> **Task item**: Please show each line of the data below that contains the word "Gastgeber", treating uppercase and lowercase as different.

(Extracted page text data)
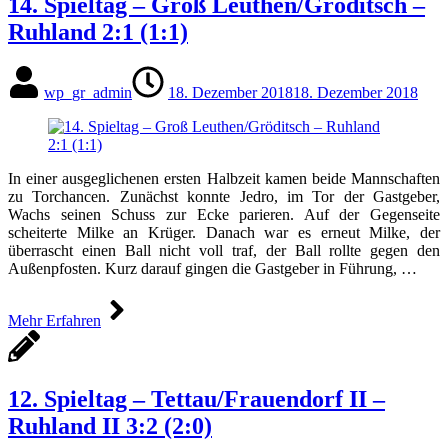
14. Spieltag – Groß Leuthen/Gröditsch –
Ruhland 2:1 (1:1)
wp_gr_admin
18. Dezember 2018
18. Dezember 2018
In einer ausgeglichenen ersten Halbzeit kamen beide Mannschaften
zu Torchancen. Zunächst konnte Jedro, im Tor der Gastgeber,
Wachs seinen Schuss zur Ecke parieren. Auf der Gegenseite
scheiterte Milke an Krüger. Danach war es erneut Milke, der
überrascht einen Ball nicht voll traf, der Ball rollte gegen den
Außenpfosten. Kurz darauf gingen die Gastgeber in Führung, …
Mehr Erfahren
12. Spieltag – Tettau/Frauendorf II –
Ruhland II 3:2 (2:0)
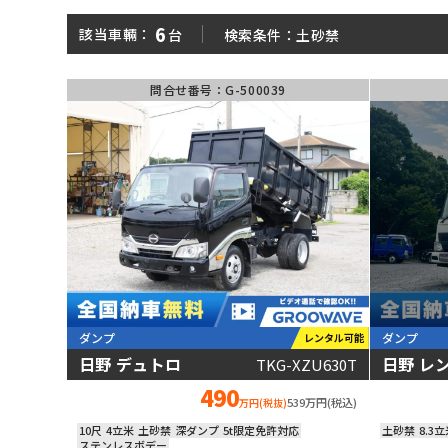
平ボディ
ダンプ
6
該当車輛：
台
検索条件：
土砂禁
問合せ番号：G-500039
パッカー車
ミキサー車
■ 中古車両がカンタンに見つかる!
形状
メーカ
大きさ
走行距
大型
増トン
中型
小型
年式
〜
ダンプ
ダンプ
レンタル可能
日野 デュトロ
日野 レ
TKG-XZU630T
動画あり
490
539万円(税込)
万円(税抜)
10尺
4立米
土砂禁
深ダンプ
5t限定免許対応
土砂禁
8.3
ステンレスボデー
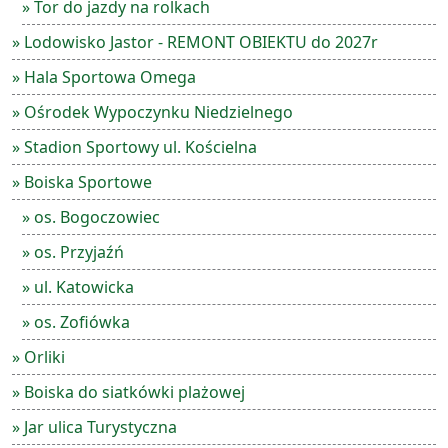
» Tor do jazdy na rolkach
» Lodowisko Jastor - REMONT OBIEKTU do 2027r
» Hala Sportowa Omega
» Ośrodek Wypoczynku Niedzielnego
» Stadion Sportowy ul. Kościelna
» Boiska Sportowe
» os. Bogoczowiec
» os. Przyjaźń
» ul. Katowicka
» os. Zofiówka
» Orliki
» Boiska do siatkówki plażowej
» Jar ulica Turystyczna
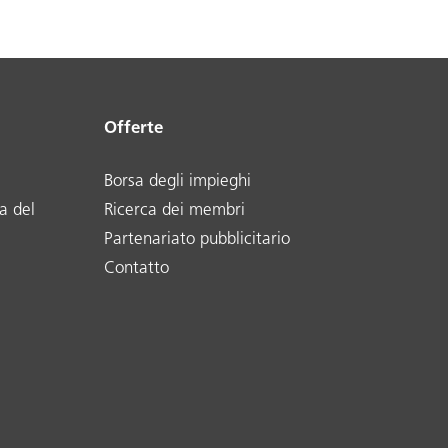
Offerte
Borsa degli impieghi
a del
Ricerca dei membri
Partenariato pubblicitario
Contatto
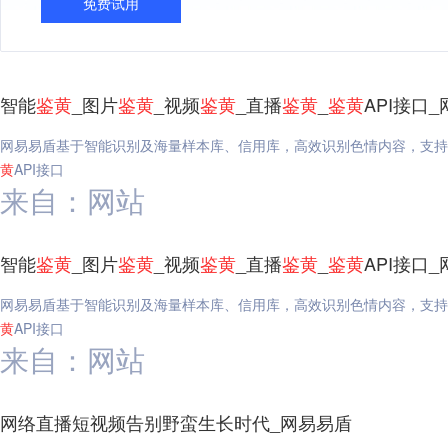
免费试用
智能
鉴
黄
_图片
鉴
黄
_视频
鉴
黄
_直播
鉴
黄
_
鉴
黄
API接口
网易易盾基于智能识别及海量样本库、信用库，高效识别色情内容，支持
黄
API接口
来自：网站
智能
鉴
黄
_图片
鉴
黄
_视频
鉴
黄
_直播
鉴
黄
_
鉴
黄
API接口
网易易盾基于智能识别及海量样本库、信用库，高效识别色情内容，支持
黄
API接口
来自：网站
网络直播短视频告别野蛮生长时代_网易易盾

> **Exercise result**:
zu Torchancen. Zunächst konnte Jedro, im Tor der Gastgeber,
Außenpfosten. Kurz darauf gingen die Gastgeber in Führung, …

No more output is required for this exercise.